According to the Court, KUHA sought payment of over $71,000 in unpaid medical expenses for a patient that suffered extensive injuries following a car accident in Franklin Co. after a high-speed chase involving Ottawa police officers and Frankling Co. deputies.
KUHA claimed that pursuant to Kansas law, both the City and Franklin Co. had custody over the patient making them liable for the expenses.
Records indicate the district court granted summary judgment in favor of KUHA against the City and in favor of Franklin Co. against KUHA. It released that the Franklin Co. deputies were not involved in the chase and did not see the patient commit any felonies.
On the other hand, the district court found that Ottawa police officers effectively had custody over the patient when the decision to get medical treatment was made. The Court said this was because Ottawa police officers would have been required to arrest the patient after the chase pursuant to Kansas law because the patient had fled and eluded officers.

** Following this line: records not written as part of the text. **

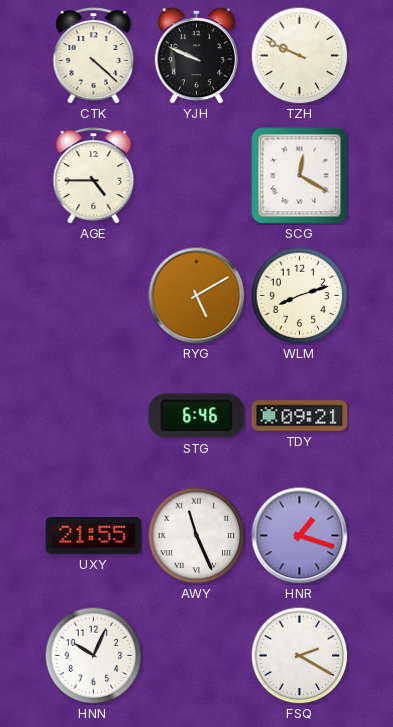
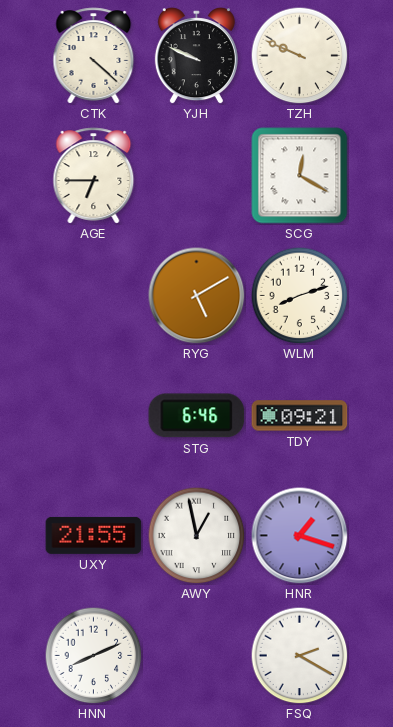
AGE: 4:45 -> 6:45
AWY: 11:26 -> 12:58
HNN: 10:04 -> 8:11
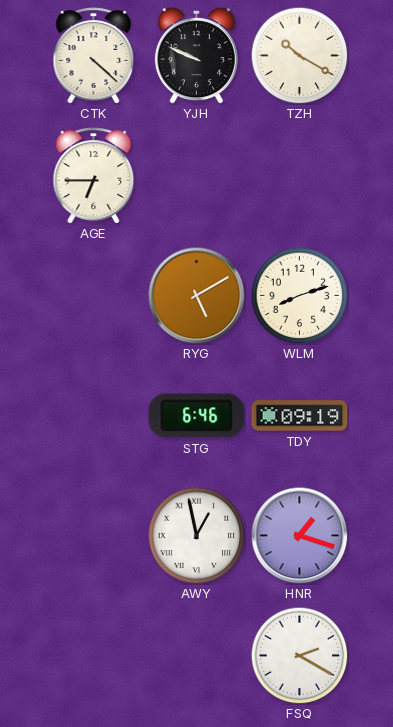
TZH: 9:49 -> 10:20
SCG: 12:20 -> none
TDY: 09:21 -> 09:19
UXY: 21:55 -> none
HNN: 8:11 -> none
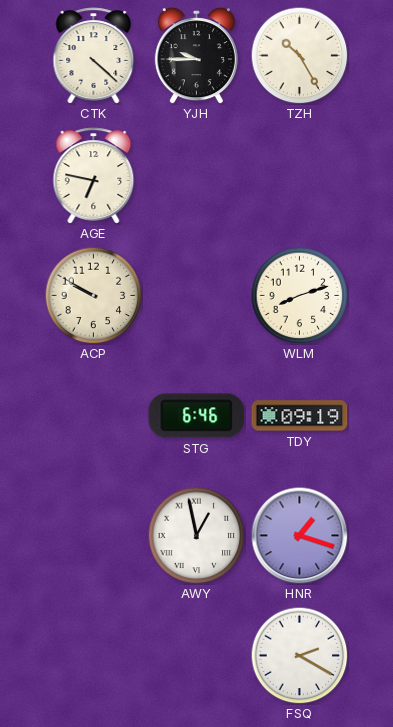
YJH: 9:49 -> 9:45
TZH: 10:20 -> 10:25
AGE: 6:45 -> 6:47
ACP: none -> 9:50
RYG: 5:10 -> none
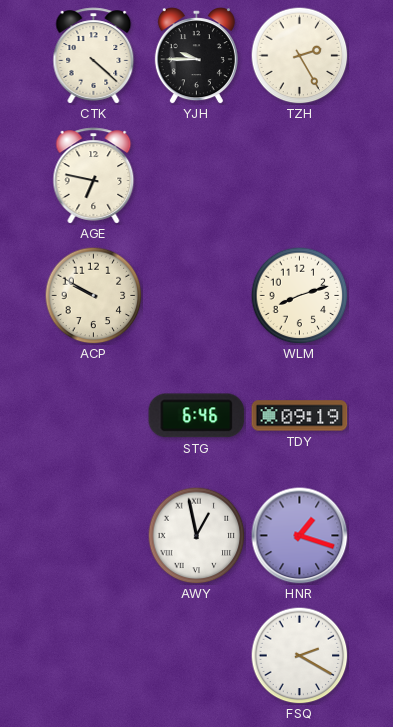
TZH: 10:25 -> 2:25
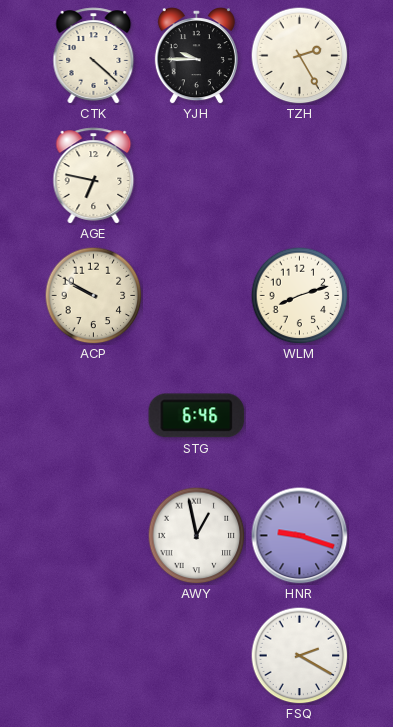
TDY: 09:19 -> none
HNR: 1:18 -> 9:18
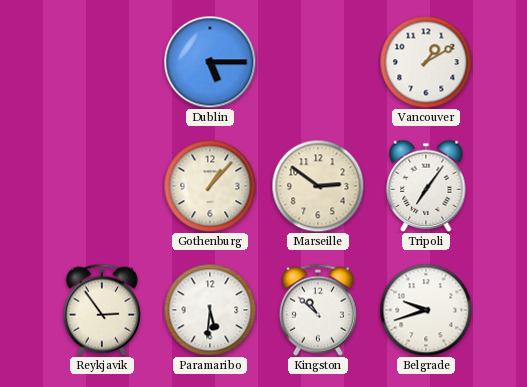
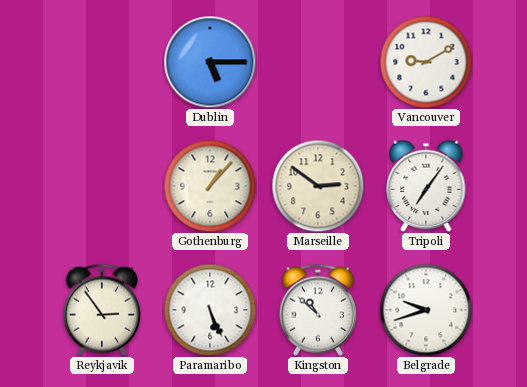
Vancouver: 1:10 -> 9:10
Paramaribo: 5:31 -> 5:26
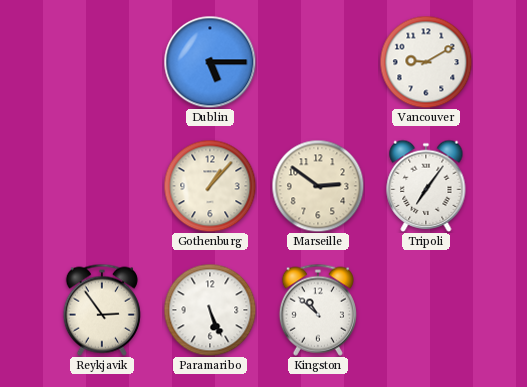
Belgrade: 9:42 -> none
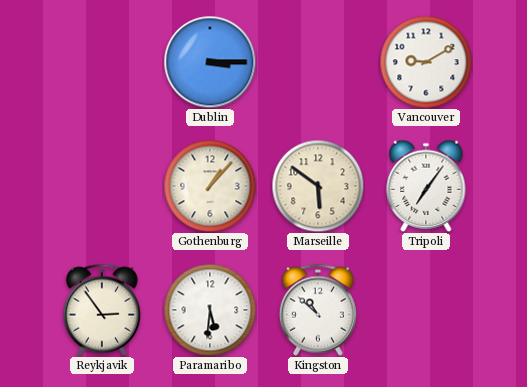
Dublin: 5:15 -> 3:15
Marseille: 2:51 -> 5:51
Paramaribo: 5:26 -> 5:31
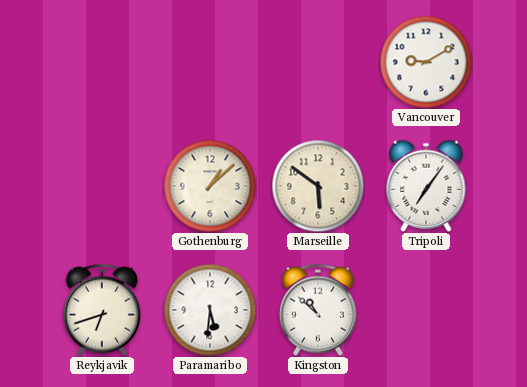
Dublin: 3:15 -> none
Gothenburg: 1:07 -> 1:08
Reykjavik: 2:54 -> 6:42
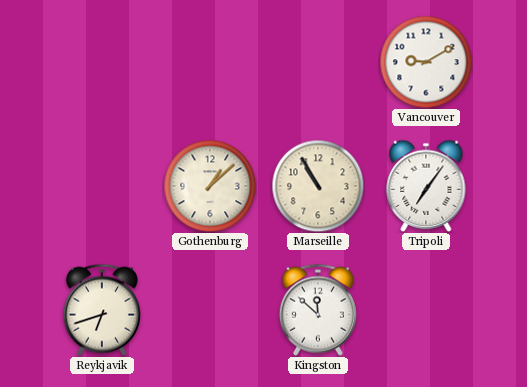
Marseille: 5:51 -> 10:55
Paramaribo: 5:31 -> none
Kingston: 10:52 -> 11:52
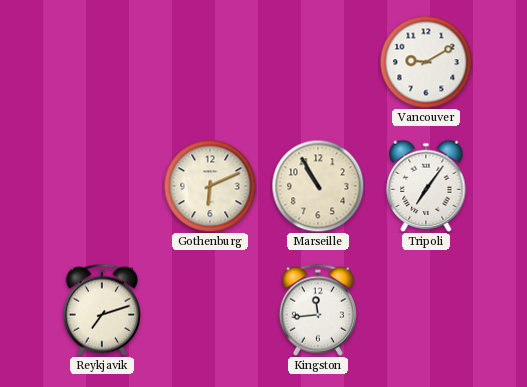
Gothenburg: 1:08 -> 6:11
Reykjavik: 6:42 -> 7:12
Kingston: 11:52 -> 11:44
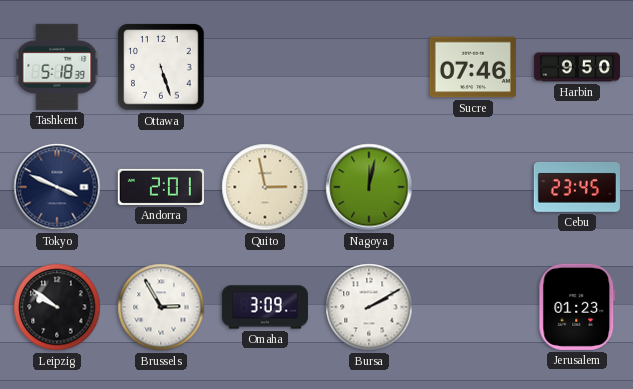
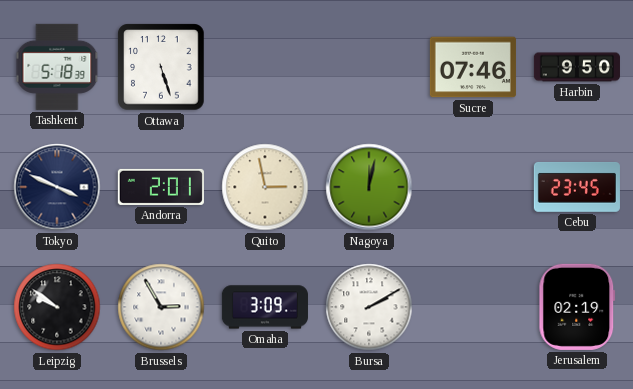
Jerusalem: 01:23 -> 02:19
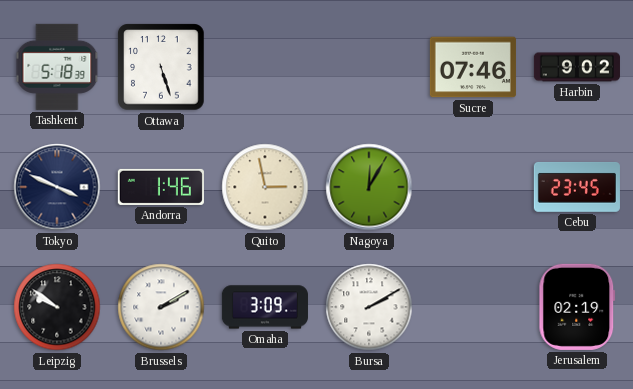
Harbin: 9:50 -> 9:02
Andorra: 2:01 -> 1:46
Nagoya: 12:02 -> 12:05
Brussels: 2:55 -> 2:10
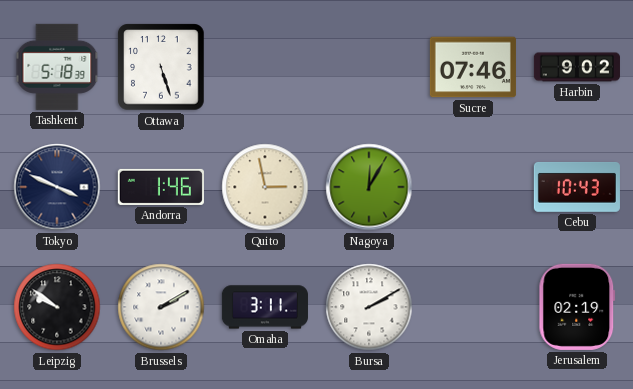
Cebu: 23:45 -> 10:43
Omaha: 3:09 -> 3:11
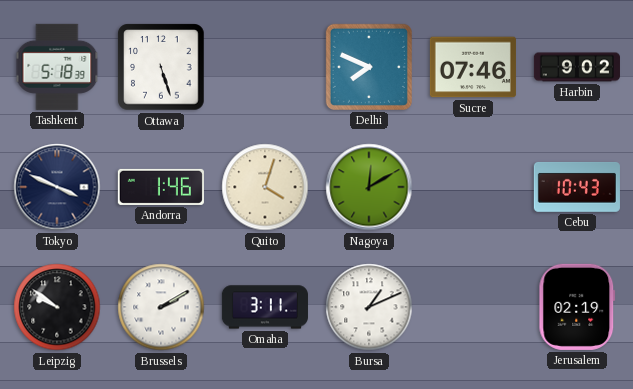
Delhi: none -> 7:49
Quito: 2:58 -> 4:03
Nagoya: 12:05 -> 12:10
Bursa: 2:10 -> 1:11
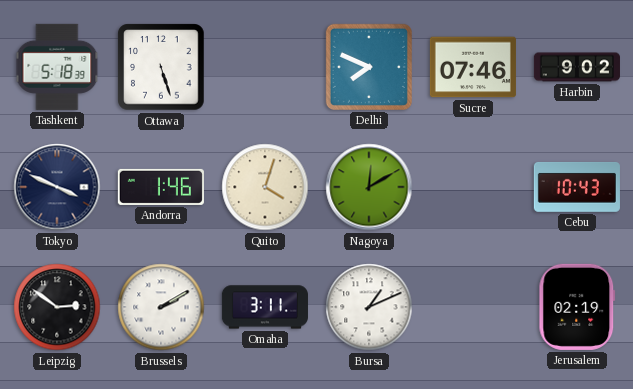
Leipzig: 9:51 -> 2:51
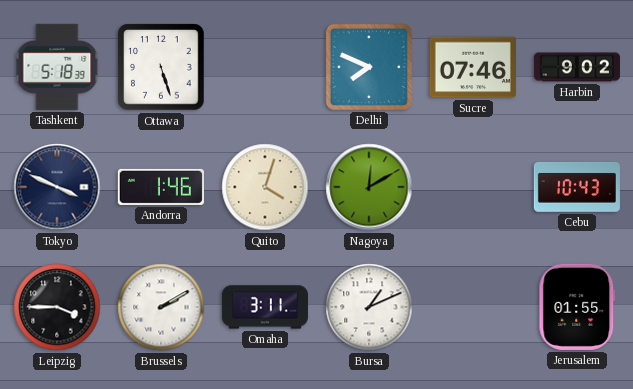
Leipzig: 2:51 -> 3:45
Jerusalem: 02:19 -> 01:55
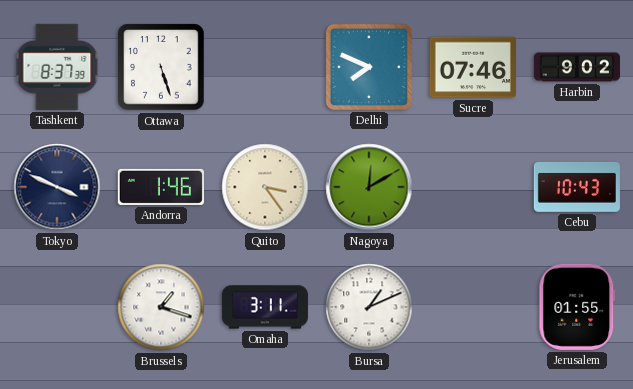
Tashkent: 5:18 -> 8:37
Quito: 4:03 -> 3:24
Leipzig: 3:45 -> none
Brussels: 2:10 -> 1:18
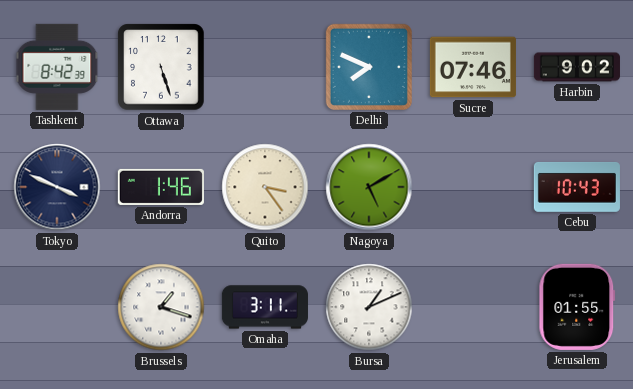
Tashkent: 8:37 -> 8:42
Nagoya: 12:10 -> 5:10
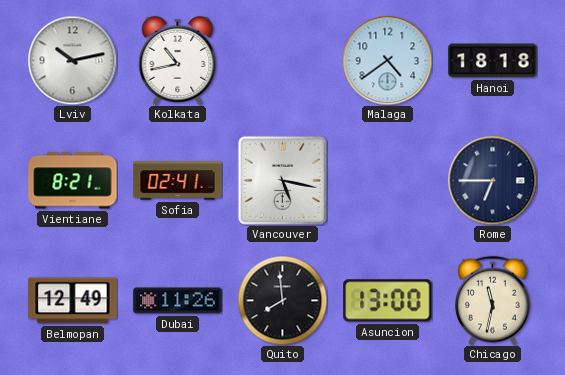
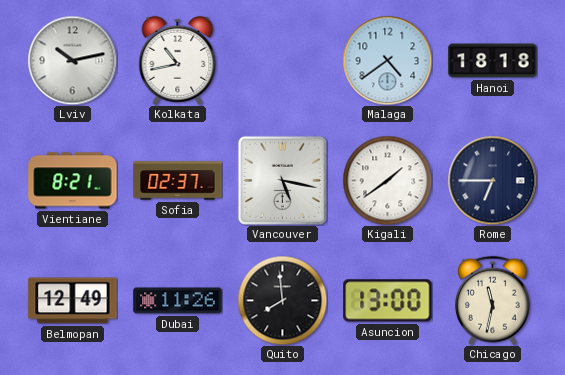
Sofia: 02:41 -> 02:37
Kigali: none -> 1:39
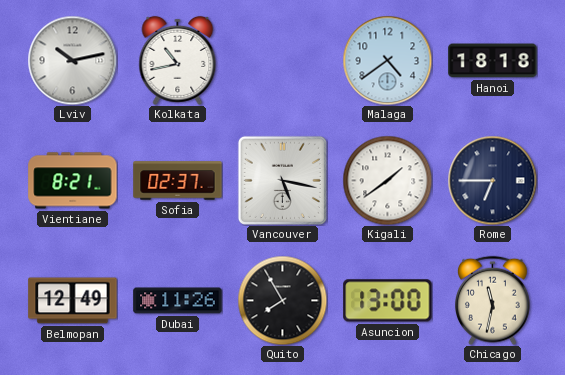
Quito: 7:59 -> 7:55
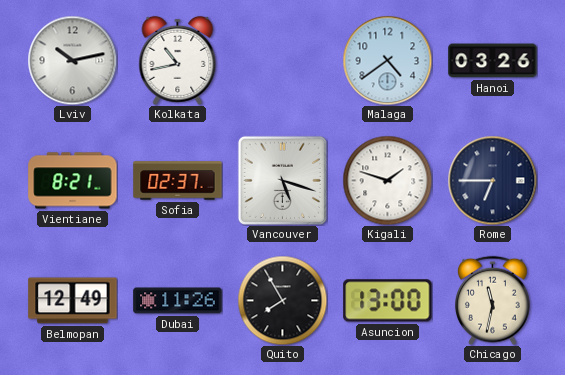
Hanoi: 18:18 -> 03:26
Vancouver: 5:17 -> 5:18
Kigali: 1:39 -> 1:48
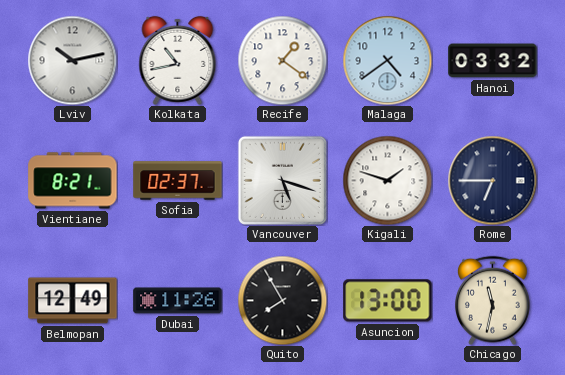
Recife: none -> 1:21
Hanoi: 03:26 -> 03:32
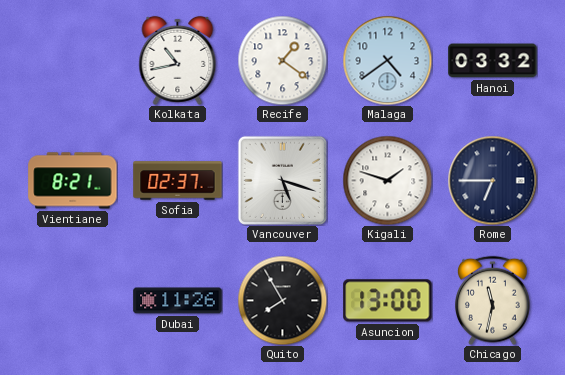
Lviv: 10:13 -> none
Belmopan: 12:49 -> none
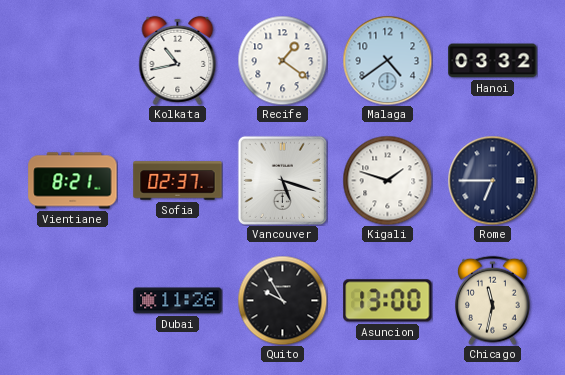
Quito: 7:55 -> 9:55
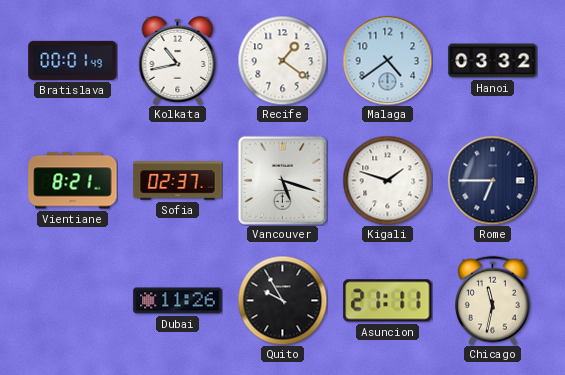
Bratislava: none -> 00:01
Asuncion: 13:00 -> 21:11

On appeal, the Court said the Court of Appeals affirmed the finding that Franklin Co. did not have custody over the patient. However, it reversed the district court’s entry of summary judgment against the City because it found that there were not enough facts to decide whether a stop was was warranted, which the panel claimed would have started a mandatory arrest resulting in custody for the purposes of Kansas law.
According to the Court, the panel remanded the matter with instruction to further develop the record as to that point.
In a unanimous decision, the Court said it affirmed the panel’s reversal of the summary judgment against the City. However, it stated that based on the facts of the case, the City never had custody of the patient within the meaning of Kansas law and was accordingly not liable for the patient’s medical costs.
The Court said it also found that Kansas law was not applicable in deciding whether the City had custody of the patient.